> TEXTO DE ESTUDO:
== == ==

Uma vez conectado dentro do seu banco de dados você pode executar algumas queries legais.

Os 10 maiores comentaristas do seu blog: você seleciona da wp_comments (a tabela de comentários do WordPress) selecionando só os nomes e agrupando pelo email do autor e fazendo uma contagem que chamados de quantidade. Também é feito uma ordenação usando o campo contagem. Aqui eu supondo que a pessoa sempre coloque seu próprio email, mas as vezes mude o nome, o que realmente acontece.

SELECT comment_author AS autor, COUNT(*) AS quantidade
   FROM wp_comments
   GROUP BY `comment_author_email`
   ORDER BY quantidade DESC
   LIMIT 10
;

Usando isso lá no banco de dados do eupodiatamatando.com que tem uns 3 mil comentários, deu o seguinte:

+---------------------------------------------+------------+
| autor                                       | quantidade |
+---------------------------------------------+------------+
| Silveira                                    |        511 |
| 2007 Janeiro 21 » Eu Podia Ta Matando       |        174 |
| Kct                                         |        133 |
| Filho                                       |         91 |
| Dora                                        |         83 |
| Leonardo                                    |         67 |
| manero                                      |         58 |
| Esdras                                      |         52 |
| Marlany                                     |         51 |
| Roney Marques                               |         50 |
+---------------------------------------------+------------+
10 rows in set (0.12 sec)

Ou seja, em primeiro lugar deu eu mesmo, com 511 comentários. Em segundo, o próprio blog com seus pingbacks. O maior comentarista mesmo foi o comentarista que se identifica como Kct.

Os 10 posts mais comentados: É necessário fazer uma junção entre a tabela dos comentários (wp_comments) e a tabela dos posts (wp_posts) usando o ID do post.

== == ==

> MATERIAL FORNECIDO:
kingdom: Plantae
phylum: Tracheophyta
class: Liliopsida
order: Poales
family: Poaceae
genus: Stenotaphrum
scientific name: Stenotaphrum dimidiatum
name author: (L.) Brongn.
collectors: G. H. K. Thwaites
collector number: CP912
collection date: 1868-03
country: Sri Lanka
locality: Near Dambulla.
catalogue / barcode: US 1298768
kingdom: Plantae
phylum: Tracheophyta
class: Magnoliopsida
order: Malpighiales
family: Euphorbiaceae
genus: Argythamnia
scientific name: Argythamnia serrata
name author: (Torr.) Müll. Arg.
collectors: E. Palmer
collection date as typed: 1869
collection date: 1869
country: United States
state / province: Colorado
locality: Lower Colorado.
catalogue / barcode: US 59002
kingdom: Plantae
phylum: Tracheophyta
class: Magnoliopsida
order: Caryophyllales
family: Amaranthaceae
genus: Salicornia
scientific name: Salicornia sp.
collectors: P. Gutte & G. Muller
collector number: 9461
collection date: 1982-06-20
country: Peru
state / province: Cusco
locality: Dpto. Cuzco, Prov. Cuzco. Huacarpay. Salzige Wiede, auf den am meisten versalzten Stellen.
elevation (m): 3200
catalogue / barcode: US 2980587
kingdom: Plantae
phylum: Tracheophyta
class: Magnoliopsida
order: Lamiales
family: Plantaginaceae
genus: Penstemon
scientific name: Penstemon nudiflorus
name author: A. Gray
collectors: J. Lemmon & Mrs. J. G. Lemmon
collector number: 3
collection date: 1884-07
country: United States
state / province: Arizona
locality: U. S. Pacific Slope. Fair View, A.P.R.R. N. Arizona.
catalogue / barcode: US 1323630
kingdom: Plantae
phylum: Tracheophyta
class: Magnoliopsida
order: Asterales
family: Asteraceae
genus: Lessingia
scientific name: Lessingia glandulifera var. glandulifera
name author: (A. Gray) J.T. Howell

== == ==

> INSTRUÇÕES DA TAREFA:
Continue o texto sobre consultas SQL no banco de dados do WordPress a partir da última frase.

> RESULTADO DO EXERCÍCIO:
SELECT wp_posts.post_title, COUNT(*) AS quantidade
   FROM wp_comments JOIN wp_posts
   ON wp_comments.comment_post_ID = wp_posts.ID
   GROUP BY wp_posts.ID
   ORDER BY quantidade DESC
   LIMIT 10
;

A saída que eu tive:

+-----------------------------------------+------------+
| post_title                              | quantidade |
+-----------------------------------------+------------+
| Sobre o vôo 3054                        |        104 |
| Chegou o boneco do Capitão Nascimento!  |         80 |
| Vamos trocar links?                     |         74 |
| O celular Linux já está a venda         |         64 |
| O Que o Emo disse pra Ema?              |         57 |
| Bichos grandes. Falsificações?          |         46 |
| Esse ainda tem muito pra upar           |         45 |
| Entenda Heroes                          |         42 |
| Aqui pro iPhone!                        |         40 |
| Ganhe créditos de graça no celular      |         39 |
+-----------------------------------------+------------+
10 rows in set (0.11 sec)

Qual o post você mais comentou: Basta colocar um WHERE e pegar o autor que você quer, no caso, Silveira (eu). Eu coloquei um limite de 10, para pegar só os 10 posts que eu mais comentei.

SELECT wp_posts.post_title, COUNT(*) AS quantidade
    FROM wp_comments JOIN wp_posts
    ON wp_comments.comment_post_ID = wp_posts.ID
    WHERE wp_comments.comment_author = 'Silveira'
    GROUP BY wp_posts.ID
    ORDER BY quantidade DESC
    LIMIT 10
;

O resultado no meu blog foi:

+---------------------------------------------+------------+
| post_title                                  | quantidade |
+---------------------------------------------+------------+
| Vamos trocar links?                         |         20 |
| Regnum, RPG online gratúito                 |         11 |
| Promoção: Estamos Dando 97 dólares!         |          7 |
| Aqui pro iPhone!                            |          6 |
| Vamos escrever um livro?                    |          6 |
| Democracy TV Player                         |          5 |
| Formatura, novidades                        |          5 |
| Como eu consegui cancelar minha conta na Oi |          5 |
| Chico Buarque em Fortaleza                  |          4 |
| Livro Python Guia de Bolso                  |          4 |
+---------------------------------------------+------------+
10 rows in set (0.02 sec)

Se você quiser ir mais fundo nas consultas eu recomendo dar uma olhada na sintaxe do select do Mysql.